Ou ainda significa falar que tudo acontece por acaso sem nenhuma ligação anterior.

O Buddhismo poderia falar, pelo contrário, que a “ressurreição” ocorre quando estas “porções de vida” compreendem que não são isoladas do todo, mas são expressões de uma única vida.

É a Libertação da Ilusão, a Iluminação, o encontro com o Absoluto.

Isto tem a ver com responsabilidade universal por todas as coisas.

O que fazemos aqui se reflete pelos dez cantos do universo.

O pecado (ignorância) de um, mancha todo o resto, como uma gota de tinta jogada em uma bacia de água.

Mas também a Iluminação de um salva todo o universo, como uma lâmpada que, quando acesa, ilumina todo o quarto escuro.

Desta forma, o Buddhismo terá uma preocupação especial para com o sofrimento.

Quando os primeiros ocidentais e cristãos chegaram à Ásia, ficaram surpresos de ver, dentro de templos buddhistas, pinturas e quadros com uma figura masculina e outra feminina se abraçando.

Tomaram isto como profanação e idolatria do sexo.

Pena que não se lembraram de perguntar aos orientais e aos seus monges o que isto significava.

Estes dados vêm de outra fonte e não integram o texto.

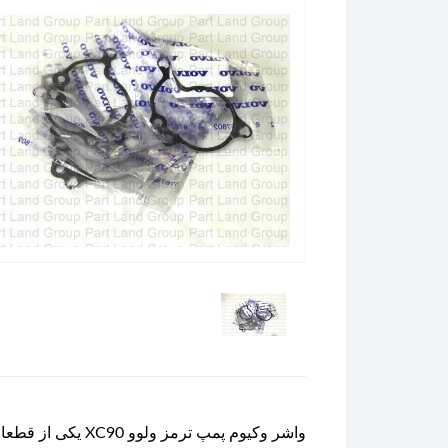
واشر وکیوم پمپ 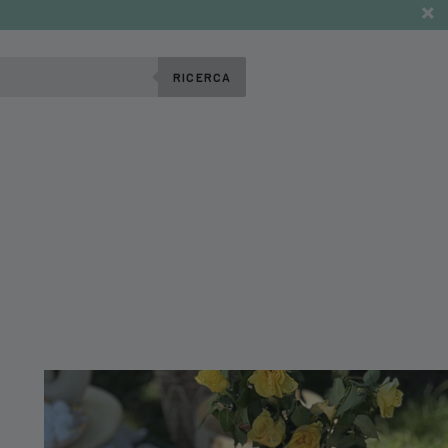
RICERCA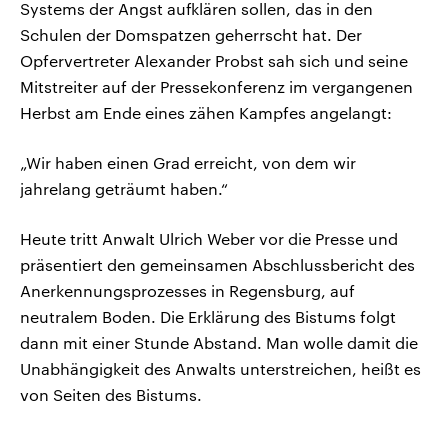
Systems der Angst aufklären sollen, das in den
Schulen der Domspatzen geherrscht hat. Der
Opfervertreter Alexander Probst sah sich und seine
Mitstreiter auf der Pressekonferenz im vergangenen
Herbst am Ende eines zähen Kampfes angelangt:
„Wir haben einen Grad erreicht, von dem wir
jahrelang geträumt haben.“
Heute tritt Anwalt Ulrich Weber vor die Presse und
präsentiert den gemeinsamen Abschlussbericht des
Anerkennungsprozesses in Regensburg, auf
neutralem Boden. Die Erklärung des Bistums folgt
dann mit einer Stunde Abstand. Man wolle damit die
Unabhängigkeit des Anwalts unterstreichen, heißt es
von Seiten des Bistums.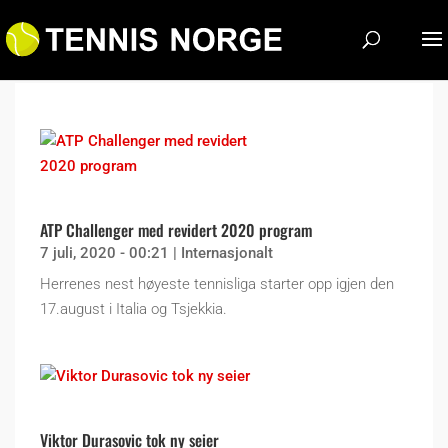
ATP Challenger med revidert 2020 program
7 juli, 2020 - 00:21
|
Internasjonalt
Herrenes nest høyeste tennisliga starter opp igjen den
17.august i Italia og Tsjekkia.
Viktor Durasovic tok ny seier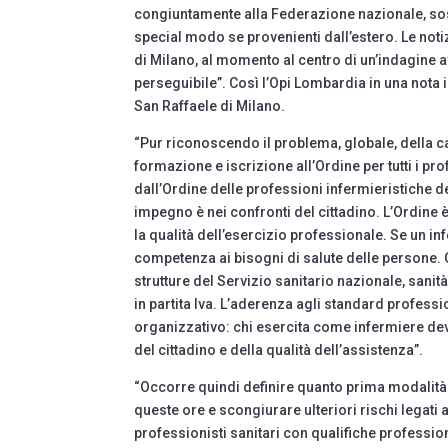
congiuntamente alla Federazione nazionale, sost
special modo se provenienti dall’estero. Le noti
di Milano, al momento al centro di un’indagine 
perseguibile”. Così l’Opi Lombardia in una nota i
San Raffaele di Milano.
“Pur riconoscendo il problema, globale, della ca
formazione e iscrizione all’Ordine per tutti i pr
dall’Ordine delle professioni infermieristiche
impegno è nei confronti del cittadino. L’Ordine è
la qualità dell’esercizio professionale. Se un in
competenza ai bisogni di salute delle persone. Que
strutture del Servizio sanitario nazionale, sanità
in partita Iva. L’aderenza agli standard profess
organizzativo: chi esercita come infermiere deve
del cittadino e della qualità dell’assistenza”.
“Occorre quindi definire quanto prima modalità e
queste ore e scongiurare ulteriori rischi legati
professionisti sanitari con qualifiche professio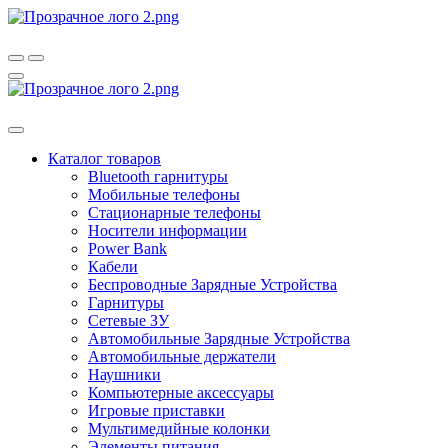
Каталог товаров
Bluetooth гарнитуры
Мобильные телефоны
Стационарные телефоны
Носители информации
Power Bank
Кабели
Беспроводные Зарядные Устройства
Гарнитуры
Сетевые ЗУ
Автомобильные Зарядные Устройства
Автомобильные держатели
Наушники
Компьютерные аксессуары
Игровые приставки
Мультимедийные колонки
Элементы питания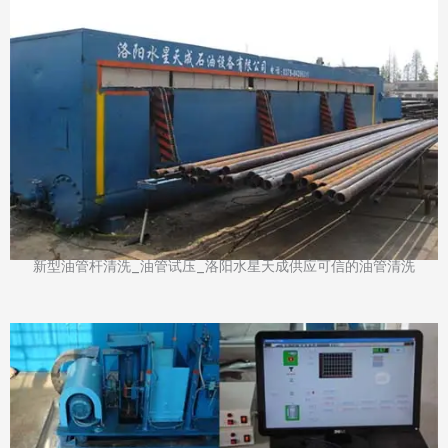
新型油管杆清洗_油管试压_洛阳水星天成供应可信的油管清洗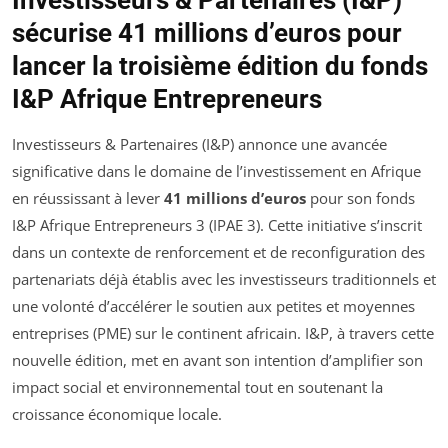
sécurise 41 millions d’euros pour
lancer la troisième édition du fonds
I&P Afrique Entrepreneurs
Investisseurs & Partenaires (I&P) annonce une avancée
significative dans le domaine de l’investissement en Afrique
en réussissant à lever
41 millions d’euros
pour son fonds
I&P Afrique Entrepreneurs 3 (IPAE 3). Cette initiative s’inscrit
dans un contexte de renforcement et de reconfiguration des
partenariats déjà établis avec les investisseurs traditionnels et
une volonté d’accélérer le soutien aux petites et moyennes
entreprises (PME) sur le continent africain. I&P, à travers cette
nouvelle édition, met en avant son intention d’amplifier son
impact social et environnemental tout en soutenant la
croissance économique locale.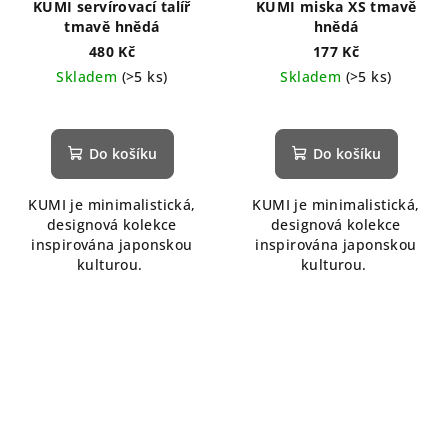
KUMI servírovací talíř
KUMI miska XS tmavě
tmavě hnědá
hnědá
480 Kč
177 Kč
Skladem
(>5 ks)
Skladem
(>5 ks)
Do košíku
Do košíku
KUMI je minimalistická,
KUMI je minimalistická,
designová kolekce
designová kolekce
inspirována japonskou
inspirována japonskou
kulturou.
kulturou.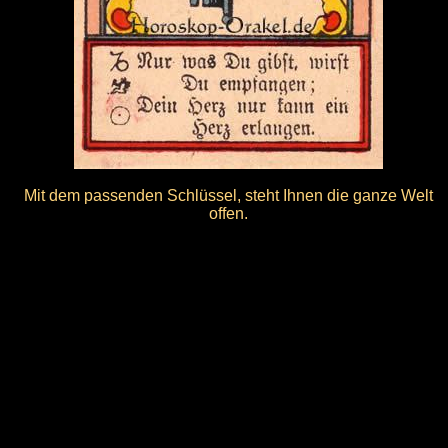
Mit dem passenden Schlüssel, steht Ihnen die ganze Welt
offen.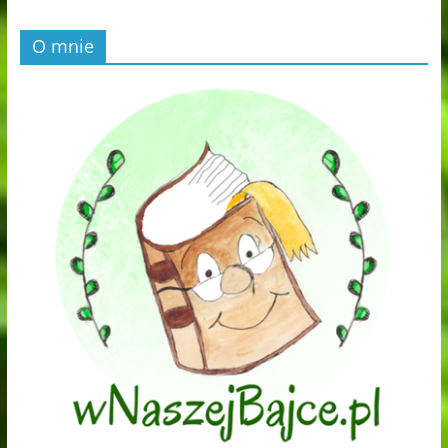
O mnie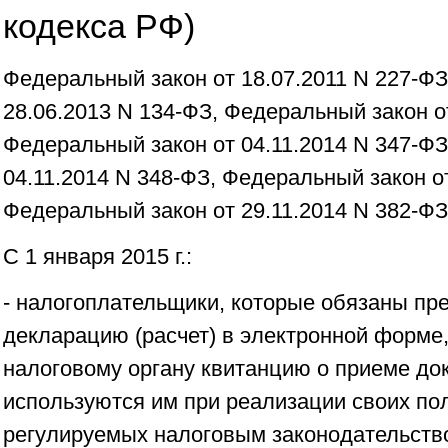
кодекса РФ)
Федеральный закон от 18.07.2011 N 227-ФЗ
28.06.2013 N 134-ФЗ, Федеральный закон от
Федеральный закон от 04.11.2014 N 347-ФЗ
04.11.2014 N 348-ФЗ, Федеральный закон от
Федеральный закон от 29.11.2014 N 382-ФЗ
С 1 января 2015 г.:
- налогоплательщики, которые обязаны пр
декларацию (расчет) в электронной форме
налоговому органу квитанцию о приеме до
используются им при реализации своих по
регулируемых налоговым законодательств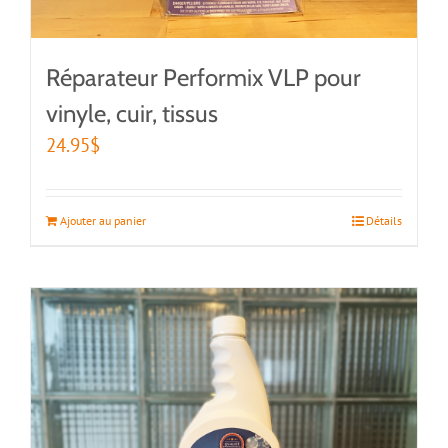
Réparateur Performix VLP pour
vinyle, cuir, tissus
24.95
$
Ajouter au panier
Détails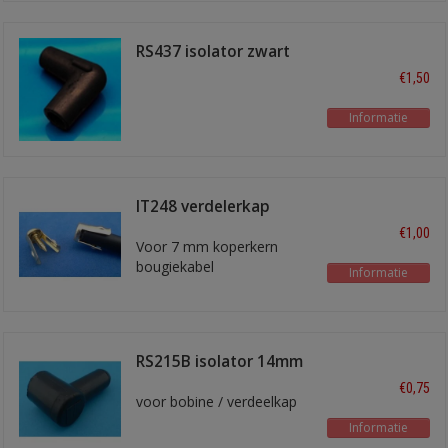
RS437 isolator zwart
haaks
€1,50
Informatie
IT248 verdelerkap
terminal
€1,00
Voor 7 mm koperkern
bougiekabel
Informatie
RS215B isolator 14mm
haaks zwart
€0,75
voor bobine / verdeelkap
Informatie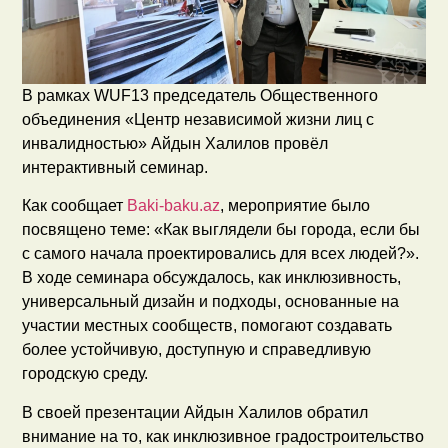
В рамках WUF13 председатель Общественного
объединения «Центр независимой жизни лиц с
инвалидностью» Айдын Халилов провёл
интерактивный семинар.
Как сообщает
Baki-baku.az
, мероприятие было
посвящено теме: «Как выглядели бы города, если бы
с самого начала проектировались для всех людей?».
В ходе семинара обсуждалось, как инклюзивность,
универсальный дизайн и подходы, основанные на
участии местных сообществ, помогают создавать
более устойчивую, доступную и справедливую
городскую среду.
В своей презентации Айдын Халилов обратил
внимание на то, как инклюзивное градостроительство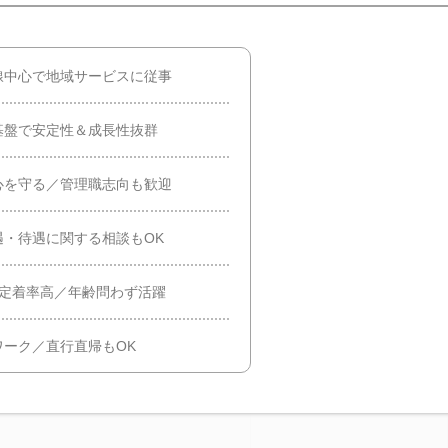
線中心で地域サービスに従事
基盤で安定性＆成長性抜群
心を守る／管理職志向も歓迎
・待遇に関する相談もOK
＆定着率高／年齢問わず活躍
ーク／直行直帰もOK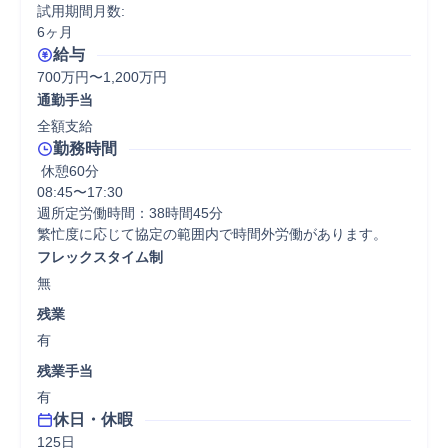
試用期間月数:

6ヶ月
給与
700万円〜1,200万円
通勤手当
全額支給
勤務時間
 休憩60分
08:45〜17:30

週所定労働時間：38時間45分

繁忙度に応じて協定の範囲内で時間外労働があります。
フレックスタイム制
無
残業
有
残業手当
有
休日・休暇
125日
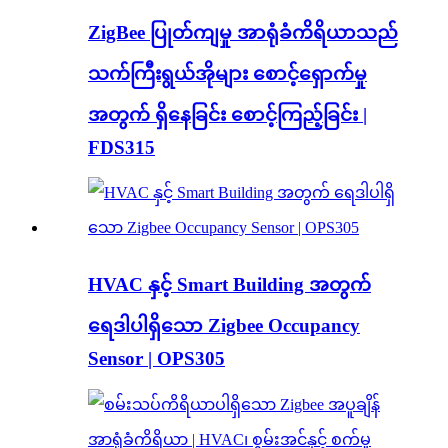
ZigBee ပြုတ်ကျမှု အာရုံခံကိရိယာသည်
သက်ကြီးရွယ်အိုများ စောင့်ရှောက်မှု
အတွက် ရှိနေခြင်း စောင့်ကြည့်ခြင်း |
FDS315
HVAC နှင့် Smart Building အတွက်
ရေဒါပါရှိသော Zigbee Occupancy
Sensor | OPS305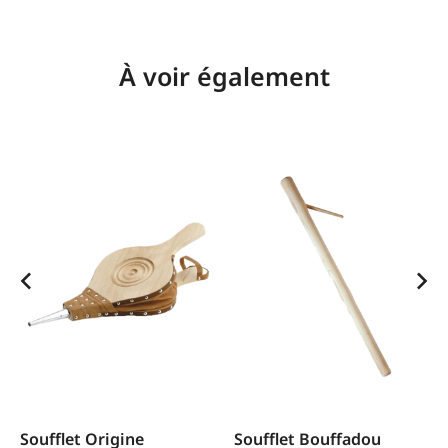
À voir également
Soufflet Origine
Soufflet Bouffadou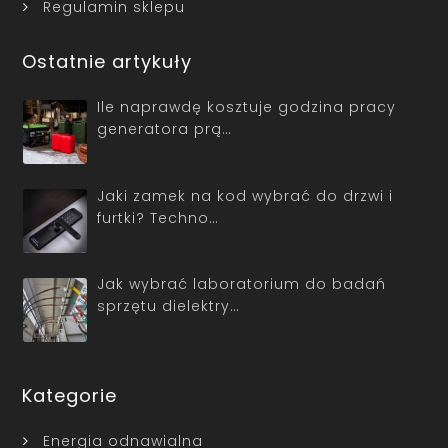
Regulamin sklepu
Ostatnie artykuły
Ile naprawdę kosztuje godzina pracy
generatora prą…
Jaki zamek na kod wybrać do drzwi i
furtki? Techno…
Jak wybrać laboratorium do badań
sprzętu dielektry…
Kategorie
Energia odnawialna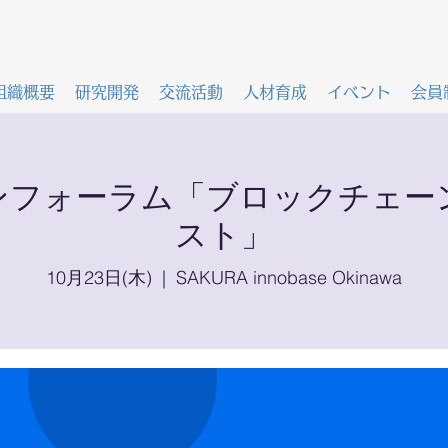
組織概要
研究開発
交流活動
人材育成
イベント
会員
ンフォーラム「ブロックチェーン
スト」
10月23日(木)
  |  
SAKURA innobase Okinawa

Estas duas figuras se abraçando simbolizam a Sabedoria e o Método.





A Sabedoria é a primeira resposta do Buddhismo para o sofrimento nos dias de hoje.

É necessário que o homem cultive um maior entendimento de quem é ele, o que é o Real, o que é o mundo em torno.

O nível de compreensão que temos de tudo isto é muito superficial.

Somente agora, por exemplo, é que o homem moderno, em escala global, está percebendo que tudo está interligado, e isto devido à tremenda crise ecológica em que vivemos.

É necessário aprofundarmos nosso entendimento da realidade e isto inevitavelmente colaborará para a diminuição do sofrimento.

A segunda resposta vem através do Método.

Isto significa possuir formas efetivas de ação.

Ter técnicas e ensinamentos que nos levem a compreender o sofrimento e a dor do mundo e atuar convenientemente para extirpar suas causas.

No Buddhismo o método mais supremo é a Compaixão.

Somente ela poderá fazer com que quebremos a barreira de nossos egoísmos, e num movimento para frente, possamos ir de encontro às necessidades do próximo, com os corações abertos.

É porque tudo está interligado que nossa responsabilidade aumenta. Desfrutamos as ações sábias e as ações que rebaixam a espécie humana.

De certo modo, tais ações “renascem” em nós, pois sofremos todas as suas conseqüências.